▸ **WORK TO COMPLETE**: Read the lines of the data below and retrieve those with "babel".

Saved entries
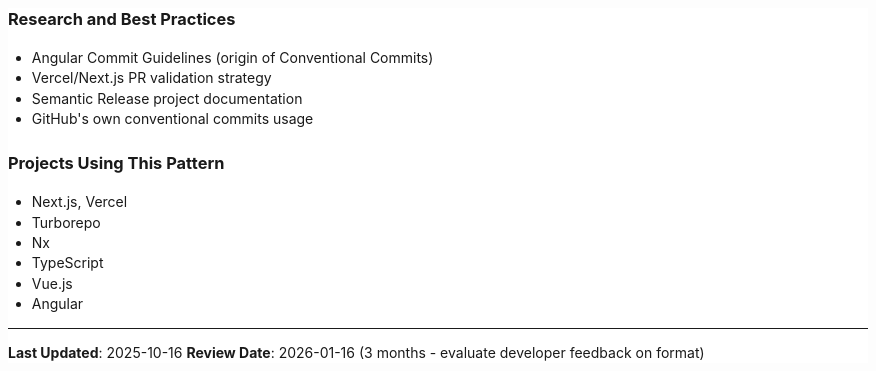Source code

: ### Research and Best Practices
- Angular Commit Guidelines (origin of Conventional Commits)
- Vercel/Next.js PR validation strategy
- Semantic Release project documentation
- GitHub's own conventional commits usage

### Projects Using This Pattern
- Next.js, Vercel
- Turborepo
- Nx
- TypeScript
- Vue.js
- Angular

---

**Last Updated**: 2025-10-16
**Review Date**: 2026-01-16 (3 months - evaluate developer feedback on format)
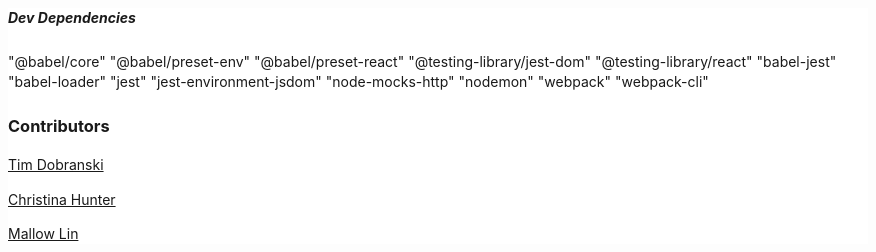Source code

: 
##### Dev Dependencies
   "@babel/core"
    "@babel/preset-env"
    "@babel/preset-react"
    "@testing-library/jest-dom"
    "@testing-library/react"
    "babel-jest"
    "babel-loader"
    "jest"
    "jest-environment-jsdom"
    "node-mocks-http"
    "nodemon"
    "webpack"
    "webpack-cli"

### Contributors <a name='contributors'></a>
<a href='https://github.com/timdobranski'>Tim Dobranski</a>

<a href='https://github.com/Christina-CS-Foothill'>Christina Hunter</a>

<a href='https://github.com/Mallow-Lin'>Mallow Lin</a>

==

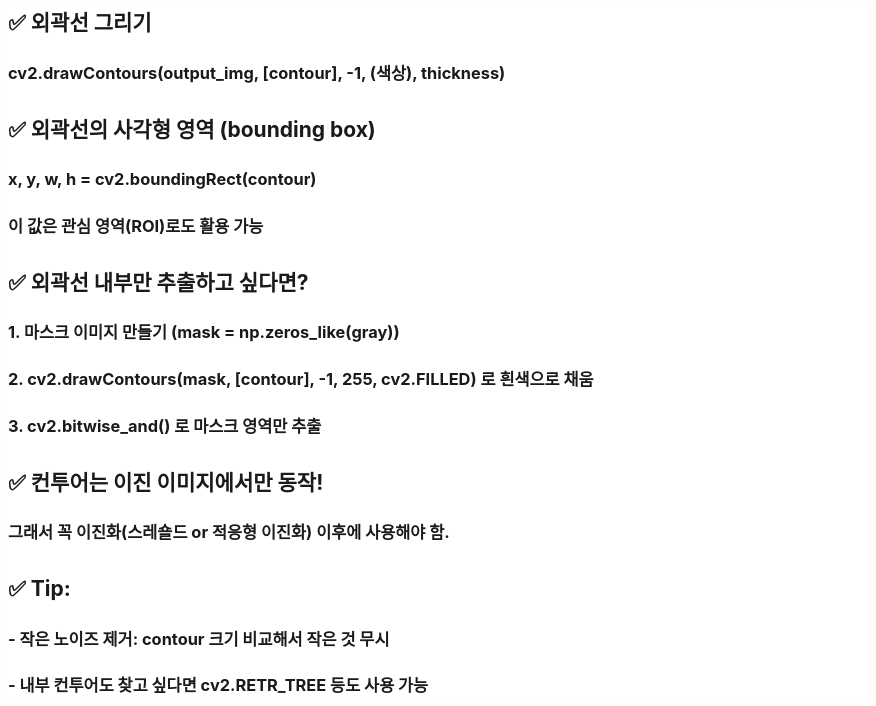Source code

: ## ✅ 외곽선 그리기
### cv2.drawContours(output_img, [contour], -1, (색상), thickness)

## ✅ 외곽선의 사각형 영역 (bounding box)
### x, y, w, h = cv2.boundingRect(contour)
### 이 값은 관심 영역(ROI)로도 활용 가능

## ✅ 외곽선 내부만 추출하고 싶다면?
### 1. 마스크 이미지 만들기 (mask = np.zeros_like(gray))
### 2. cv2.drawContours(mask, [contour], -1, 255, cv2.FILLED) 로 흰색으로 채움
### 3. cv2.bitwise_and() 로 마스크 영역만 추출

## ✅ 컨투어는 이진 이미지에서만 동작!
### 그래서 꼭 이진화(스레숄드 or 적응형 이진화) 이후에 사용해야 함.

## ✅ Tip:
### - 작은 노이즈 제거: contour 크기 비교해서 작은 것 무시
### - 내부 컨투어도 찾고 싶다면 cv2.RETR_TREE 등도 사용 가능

▸ **REPLY**:
   "@babel/core"
    "@babel/preset-env"
    "@babel/preset-react"
    "babel-jest"
    "babel-loader"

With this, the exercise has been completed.